We sing this psalm phrase during our Days of Awe services, at that time of year when matters of life and death, of counting up those times when we missed the mark, pledging to re-assess our choices, and our priorities, are at the core of our prayers and liturgies.
Though it is associated with repentance, we also come across Psalm 90 at funeral services, with its evocative phrases: you return a person to dust … truly, a thousand years are in your eyes like yesterday …at dawn, life blossoms and renews itself, at dusk it withers … years of our lifetime …
In a three day span this week I joined in celebrating two young people under the covenant of our people – one as a bat mitzvah and one at a brit milah; paid a hospital visit following a significant surgery; and attended the funeral of a colleague who was about to celebrate his retirement after serving his community for 40 years.
Rabbi Ron Aigen zihrono livraha (may his memory be for a blessing) had suffered a heart attack prior earlier this spring; his recovery enabled him to enjoy seders, delight in his new grandchild, and look forward to a big celebration of his career in June.
Of that moment of sensing something dire, he wrote to a colleague that he had been working on something at the computer about Mordecai Kaplan and Judaism, and wondered if it would be the last thing he wrote. It was not; he posted this blog post on April 13:
Since my heart attack last week, which came suddenly out of nowhere with ferocious speed and near-lethal results, my favourite prayer is “asher yatzar”:
“…who formed us with wisdom creating a myriad of ducts and vessels, and should but one of them rupture or become blocked it would be impossible to stand in Your presence. Praised are You who heals all flesh and does wondrously.”

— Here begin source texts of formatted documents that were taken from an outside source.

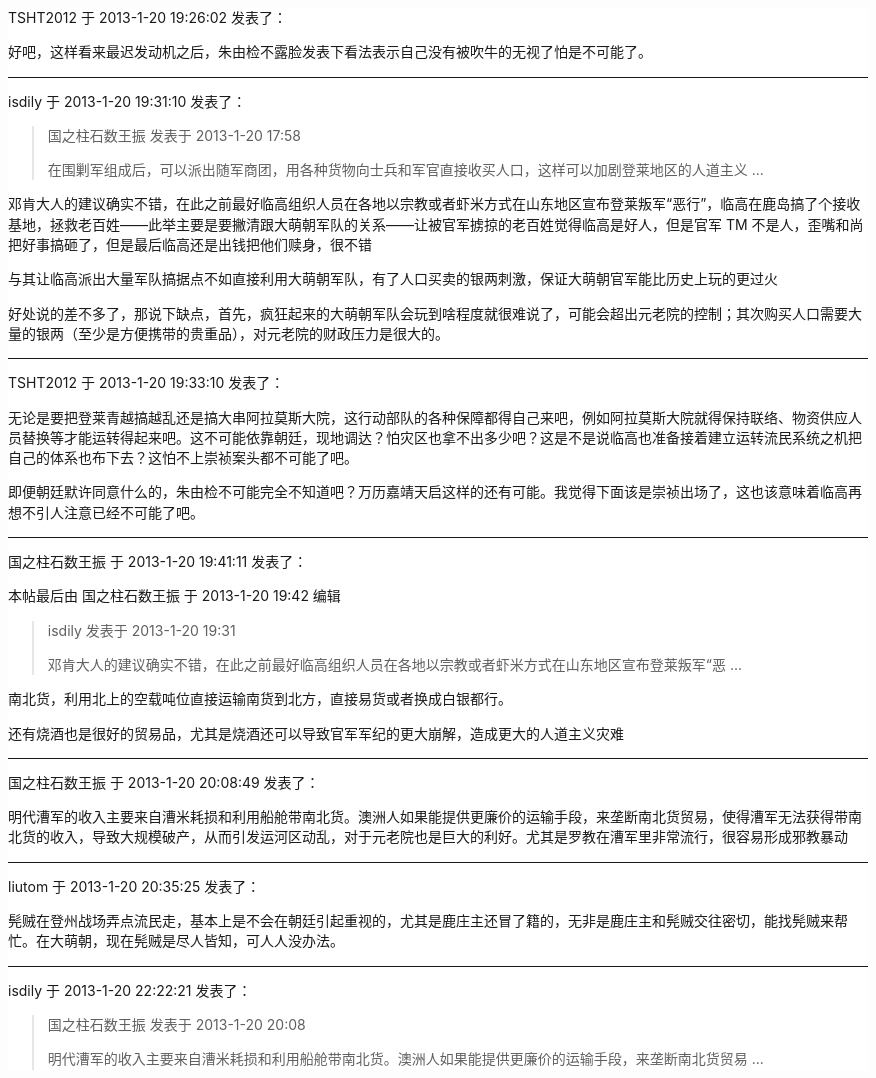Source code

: TSHT2012 于 2013-1-20 19:26:02 发表了：

好吧，这样看来最迟发动机之后，朱由检不露脸发表下看法表示自己没有被吹牛的无视了怕是不可能了。

---

isdily 于 2013-1-20 19:31:10 发表了：

> 国之柱石数王振 发表于 2013-1-20 17:58
>
> 在围剿军组成后，可以派出随军商团，用各种货物向士兵和军官直接收买人口，这样可以加剧登莱地区的人道主义 ...

邓肯大人的建议确实不错，在此之前最好临高组织人员在各地以宗教或者虾米方式在山东地区宣布登莱叛军“恶行”，临高在鹿岛搞了个接收基地，拯救老百姓——此举主要是要撇清跟大萌朝军队的关系——让被官军掳掠的老百姓觉得临高是好人，但是官军 TM 不是人，歪嘴和尚把好事搞砸了，但是最后临高还是出钱把他们赎身，很不错

与其让临高派出大量军队搞据点不如直接利用大萌朝军队，有了人口买卖的银两刺激，保证大萌朝官军能比历史上玩的更过火

好处说的差不多了，那说下缺点，首先，疯狂起来的大萌朝军队会玩到啥程度就很难说了，可能会超出元老院的控制；其次购买人口需要大量的银两（至少是方便携带的贵重品），对元老院的财政压力是很大的。

---

TSHT2012 于 2013-1-20 19:33:10 发表了：

无论是要把登莱青越搞越乱还是搞大串阿拉莫斯大院，这行动部队的各种保障都得自己来吧，例如阿拉莫斯大院就得保持联络、物资供应人员替换等才能运转得起来吧。这不可能依靠朝廷，现地调达？怕灾区也拿不出多少吧？这是不是说临高也准备接着建立运转流民系统之机把自己的体系也布下去？这怕不上崇祯案头都不可能了吧。

即便朝廷默许同意什么的，朱由检不可能完全不知道吧？万历嘉靖天启这样的还有可能。我觉得下面该是崇祯出场了，这也该意味着临高再想不引人注意已经不可能了吧。

---

国之柱石数王振 于 2013-1-20 19:41:11 发表了：

本帖最后由 国之柱石数王振 于 2013-1-20 19:42 编辑

> isdily 发表于 2013-1-20 19:31
>
> 邓肯大人的建议确实不错，在此之前最好临高组织人员在各地以宗教或者虾米方式在山东地区宣布登莱叛军“恶 ...

南北货，利用北上的空载吨位直接运输南货到北方，直接易货或者换成白银都行。

还有烧酒也是很好的贸易品，尤其是烧酒还可以导致官军军纪的更大崩解，造成更大的人道主义灾难

---

国之柱石数王振 于 2013-1-20 20:08:49 发表了：

明代漕军的收入主要来自漕米耗损和利用船舱带南北货。澳洲人如果能提供更廉价的运输手段，来垄断南北货贸易，使得漕军无法获得带南北货的收入，导致大规模破产，从而引发运河区动乱，对于元老院也是巨大的利好。尤其是罗教在漕军里非常流行，很容易形成邪教暴动

---

liutom 于 2013-1-20 20:35:25 发表了：

髡贼在登州战场弄点流民走，基本上是不会在朝廷引起重视的，尤其是鹿庄主还冒了籍的，无非是鹿庄主和髡贼交往密切，能找髡贼来帮忙。在大萌朝，现在髡贼是尽人皆知，可人人没办法。

---

isdily 于 2013-1-20 22:22:21 发表了：

> 国之柱石数王振 发表于 2013-1-20 20:08
>
> 明代漕军的收入主要来自漕米耗损和利用船舱带南北货。澳洲人如果能提供更廉价的运输手段，来垄断南北货贸易 ...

We all take for granted the incredible intricacy of our bodies and the true wonder of human health—until we are shocked into acknowledging how fragile this thing called life really is. We are encouraged to be more mindful, more appreciative and grateful for what we have with daily blessings like asher yatzar …
How many of us get a chance to take stock in this way, and in doing so, offer such wisdom as a legacy? Perhaps we could begin by allowing each simcha, each celebration, each encounter with the valleys and with the shadows to generate in us the capacity to return to the vital gift that is each moment, each day.
Limnot yameinu¸ let us know how to assess our days. In the counting of each day lies deep wisdom.